Maya Reddy ‘17 / Emertainment Monthly Staff Writer
With the recent release of its movie adaptation, it seems only fitting to review number three on Publisher Weekly’s Best Seller List, Gone Girl. Published in June 2012 through Crown Publishing Group, Gillian Flynn’s story follows thirty three year old Nick Dunne, whose wife goes missing. With signs of a struggle and a cover-up at the crime scene along with an already rocky marriage, Nick soon becomes the prime suspect.
Flynn divides Gone Girl into three parts not to provide a physical structure to the novel, but to mirror the flow of the plot. The chapters involving Nick’s point of view in the first section, switch off with old diary entries of his missing wife, Amy. With both in first person, it’s a good idea to keep the concept of the unreliable narrator in mind while reading.
While first person narration may scare some people off, Flynn deftly uses it to create a vivid picture for the audience while keeping the action of the story present and compelling. It’s a book meant to be adapted into a movie; with visually tense scenes and continuous action. Flynn doesn’t try too hard to make Nick or Amy overly likable. Nick and Amy’s motivations are clear but not justified; Flynn creates these flawed individuals and allows the audience to make up their own mind about these characters
Characterization besides Nick and Amy has its spotty moments.
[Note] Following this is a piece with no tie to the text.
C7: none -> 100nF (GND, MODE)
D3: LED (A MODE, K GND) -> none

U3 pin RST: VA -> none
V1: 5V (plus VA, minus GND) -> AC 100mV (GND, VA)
Andie, a driving force of conflict for Nick and Amy is woefully underdeveloped. While she is meant to serve as an antithesis to Amy, her character lacks the motivation that brings a character to life making it a rather dull rivalry to read. Although characters like Desi, Amy’s ex-boyfriend, and Go, Nick’s sister, are multifaceted and interesting, Flynn’s characterization problems root in her reliance of clichés. This is especially disappointing because her characters are at their best when they break clichés and stereotypes.
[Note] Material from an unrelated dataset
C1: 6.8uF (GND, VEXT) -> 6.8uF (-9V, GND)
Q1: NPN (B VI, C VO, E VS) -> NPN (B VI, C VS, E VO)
Ultimately the takeaway from the novel is the messy, complicated relationship between Nick and Amy. Flynn creates a cynical outlook on the realities of marriage that might leave the reader with a desire to never get married or have a close relationship again. How well do people know their loved ones? How fleeting is love? Underneath its inventive and dramatic plot are these universal ideas that will hit the reader in a surprising way.
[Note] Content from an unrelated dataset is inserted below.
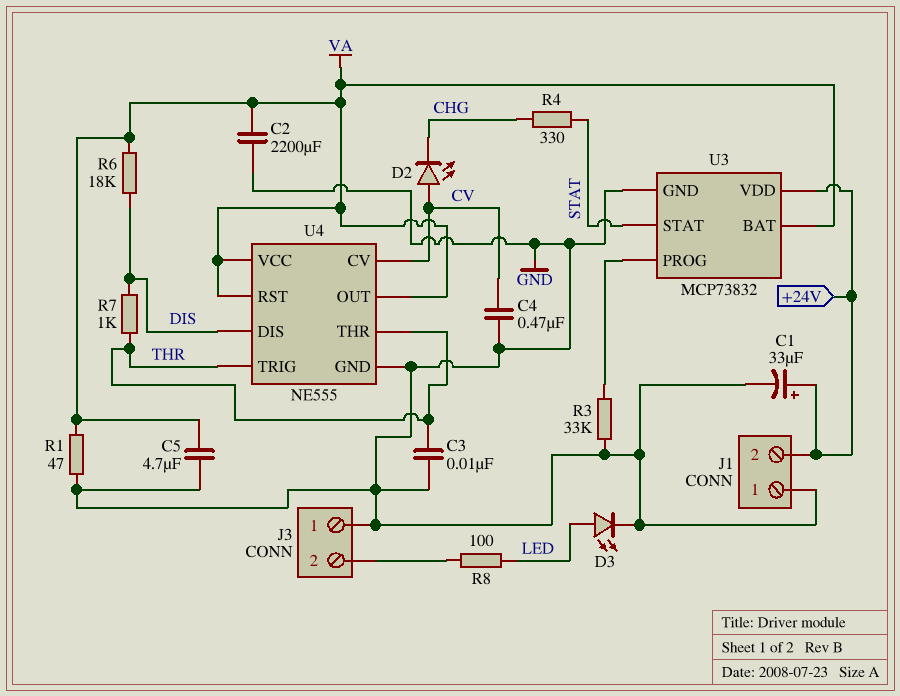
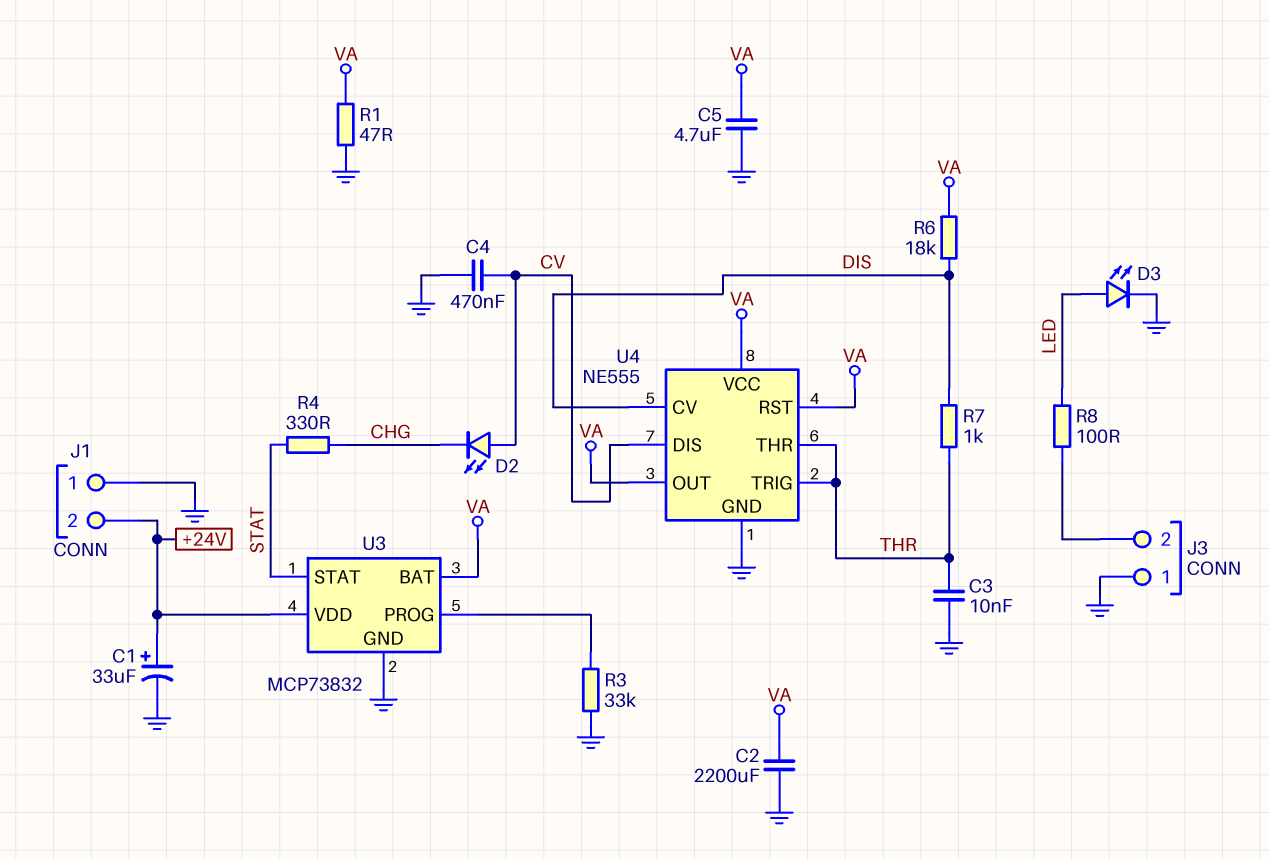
U4 pin CV: CV -> DIS
U4 pin DIS: DIS -> CV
The emotion of Gone Girl is always present and rooted in the action, despite the drama of the novel sometimes reaching a level of absurdity. Albeit having a slow build in the first part, Flynn creates such an amount of tension that makes it worth it and makes the climax all the more surprising and exciting. With little knowledge of the books ranked higher, it would be unfair to wholeheartedly say Gone Girl should be number one or two on Publisher Weekly’s Bestseller List. What can be said is that Gone Girl certainly will leave an impression on its reader.